La société requérante s'oppose au sursis à statuer et se prévaut d'un arrêt rendu par la 2ème chambre civile de la Cour de cassation le 16 février 2023 (n°21-14.237) à l'occasion duquel la Cour de cassation a pu se prononcer sur la deuxième condition posée par la CJUE.
En vertu de l'article 110 du code de procédure civile, le juge peut suspendre l'instance lorsque l'une des parties invoque une décision, frappée de tierce opposition, de recours en révision ou de pourvoi en cassation. Et conformément à l'article 378 du même code, la décision de sursis suspend le cours de l'instance pour le temps ou jusqu'à la survenance de l'événement qu'elle détermine.
Hors les cas où cette mesure est prévue par la loi, les juges du fond apprécient discrétionnairement l'opportunité du sursis à statuer dans l'intérêt d'une bonne administration de la justice.

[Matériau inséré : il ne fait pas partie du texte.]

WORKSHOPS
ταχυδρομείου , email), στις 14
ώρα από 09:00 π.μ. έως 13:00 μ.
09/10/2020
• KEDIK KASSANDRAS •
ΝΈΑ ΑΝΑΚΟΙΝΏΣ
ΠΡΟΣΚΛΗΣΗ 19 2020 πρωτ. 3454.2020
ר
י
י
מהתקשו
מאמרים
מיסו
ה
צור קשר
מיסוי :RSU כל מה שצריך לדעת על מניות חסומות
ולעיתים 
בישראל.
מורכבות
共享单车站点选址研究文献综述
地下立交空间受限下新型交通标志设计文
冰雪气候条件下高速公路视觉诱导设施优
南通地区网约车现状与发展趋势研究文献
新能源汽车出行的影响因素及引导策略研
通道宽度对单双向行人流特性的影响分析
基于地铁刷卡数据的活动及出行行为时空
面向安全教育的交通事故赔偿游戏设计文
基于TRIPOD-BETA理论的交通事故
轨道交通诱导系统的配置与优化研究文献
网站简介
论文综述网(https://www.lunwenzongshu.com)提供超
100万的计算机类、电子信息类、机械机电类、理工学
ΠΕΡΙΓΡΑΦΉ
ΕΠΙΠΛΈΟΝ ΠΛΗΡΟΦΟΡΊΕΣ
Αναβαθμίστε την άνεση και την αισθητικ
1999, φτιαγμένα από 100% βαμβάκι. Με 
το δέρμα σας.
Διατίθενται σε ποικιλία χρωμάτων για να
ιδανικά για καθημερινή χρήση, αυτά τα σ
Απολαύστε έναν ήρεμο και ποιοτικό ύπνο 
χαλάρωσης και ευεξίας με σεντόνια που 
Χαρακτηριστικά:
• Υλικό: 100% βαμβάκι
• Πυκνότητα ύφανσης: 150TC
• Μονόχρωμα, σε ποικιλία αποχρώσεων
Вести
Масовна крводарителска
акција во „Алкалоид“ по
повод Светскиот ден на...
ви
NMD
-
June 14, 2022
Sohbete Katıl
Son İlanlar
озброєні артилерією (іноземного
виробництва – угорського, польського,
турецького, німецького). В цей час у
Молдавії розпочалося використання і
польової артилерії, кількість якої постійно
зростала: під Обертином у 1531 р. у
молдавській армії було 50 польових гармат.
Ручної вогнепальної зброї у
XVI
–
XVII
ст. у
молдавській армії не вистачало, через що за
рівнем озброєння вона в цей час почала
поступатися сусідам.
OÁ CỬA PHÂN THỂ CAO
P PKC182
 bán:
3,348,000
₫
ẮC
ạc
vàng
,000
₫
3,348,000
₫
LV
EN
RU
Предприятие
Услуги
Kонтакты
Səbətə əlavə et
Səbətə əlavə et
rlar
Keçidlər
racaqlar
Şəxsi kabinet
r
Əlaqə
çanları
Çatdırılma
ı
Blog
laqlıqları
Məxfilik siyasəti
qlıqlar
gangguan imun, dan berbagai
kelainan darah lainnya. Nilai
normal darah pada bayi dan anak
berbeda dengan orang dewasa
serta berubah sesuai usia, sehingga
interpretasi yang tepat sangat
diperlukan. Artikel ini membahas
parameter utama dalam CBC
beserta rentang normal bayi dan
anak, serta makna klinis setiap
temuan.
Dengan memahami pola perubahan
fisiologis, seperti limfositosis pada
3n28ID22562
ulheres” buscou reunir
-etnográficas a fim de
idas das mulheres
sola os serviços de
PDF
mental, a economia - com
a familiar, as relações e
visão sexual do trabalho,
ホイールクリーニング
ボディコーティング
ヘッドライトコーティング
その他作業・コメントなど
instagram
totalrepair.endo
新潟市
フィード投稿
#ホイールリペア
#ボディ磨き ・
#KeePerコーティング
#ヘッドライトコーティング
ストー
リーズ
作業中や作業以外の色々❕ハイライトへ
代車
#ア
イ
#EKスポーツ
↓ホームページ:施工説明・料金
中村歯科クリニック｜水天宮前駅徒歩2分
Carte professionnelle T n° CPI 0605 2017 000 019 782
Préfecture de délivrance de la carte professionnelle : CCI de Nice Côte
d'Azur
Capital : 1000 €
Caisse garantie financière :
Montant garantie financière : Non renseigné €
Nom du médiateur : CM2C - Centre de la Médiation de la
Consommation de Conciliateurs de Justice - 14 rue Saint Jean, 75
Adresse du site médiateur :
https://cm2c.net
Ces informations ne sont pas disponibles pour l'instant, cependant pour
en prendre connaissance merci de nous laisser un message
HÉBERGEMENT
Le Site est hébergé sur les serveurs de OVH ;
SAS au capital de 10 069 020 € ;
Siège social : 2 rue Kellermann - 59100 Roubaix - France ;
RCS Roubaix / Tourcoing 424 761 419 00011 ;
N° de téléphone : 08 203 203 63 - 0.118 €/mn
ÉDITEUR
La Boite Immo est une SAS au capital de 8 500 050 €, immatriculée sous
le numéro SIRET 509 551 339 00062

En l'espèce, il résulte des pièces du dossier que l'inclusion dans l'assiette de la contribution sociale de solidarité des sociétés de la valeur des stocks ayant fait l'objet d'un transfert intracommunautaire a suscité un contentieux abondant toujours pendant devant la Cour de cassation.
Plusieurs pourvois sont en cours d'examen, le débat portant en particulier sur l'interprétation des dispositions de l'article L.651-5 du code de la sécurité sociale au regard de la règle de droit de l'Union européenne.
Dans le cadre du présent dossier, les moyens invoqués par la société [5] sont identiques à ceux soulevés dans les deux affaires susvisées de la cour d'appel de Colmar que devra trancher la Cour de cassation.
Dès lors que les décisions à intervenir sont de nature à influer sur le présent litige et que, par ailleurs, la portée de la décision rendue par la Cour de cassation le 16 février 2023 demeure incertaine, il convient de faire droit à la demande de sursis à statuer sur le fond dans l'intérêt d'une bonne administration de la justice.
PAR CES MOTIFS,
Le tribunal, statuant par jugement contradictoire et en premier ressort,
SURSOIT à statuer sur le fond du litige jusqu'aux décisions à intervenir de la Cour de cassation sur les pourvois n°22-24.218 et 22-24.217 formés à l'encontre des deux arrêts rendus par la cour d'appel de Colmar le 13 octobre 2022 dans les dossiers RG n°21/00810 et 21/00811 ;
DIT que la présente affaire sera retirée du rôle et reprise à l'initiative de la partie la plus diligente sur justification des décisions attendues.
Ainsi jugé et prononcé par mise à disposition au greffe le 17 septembre 2024.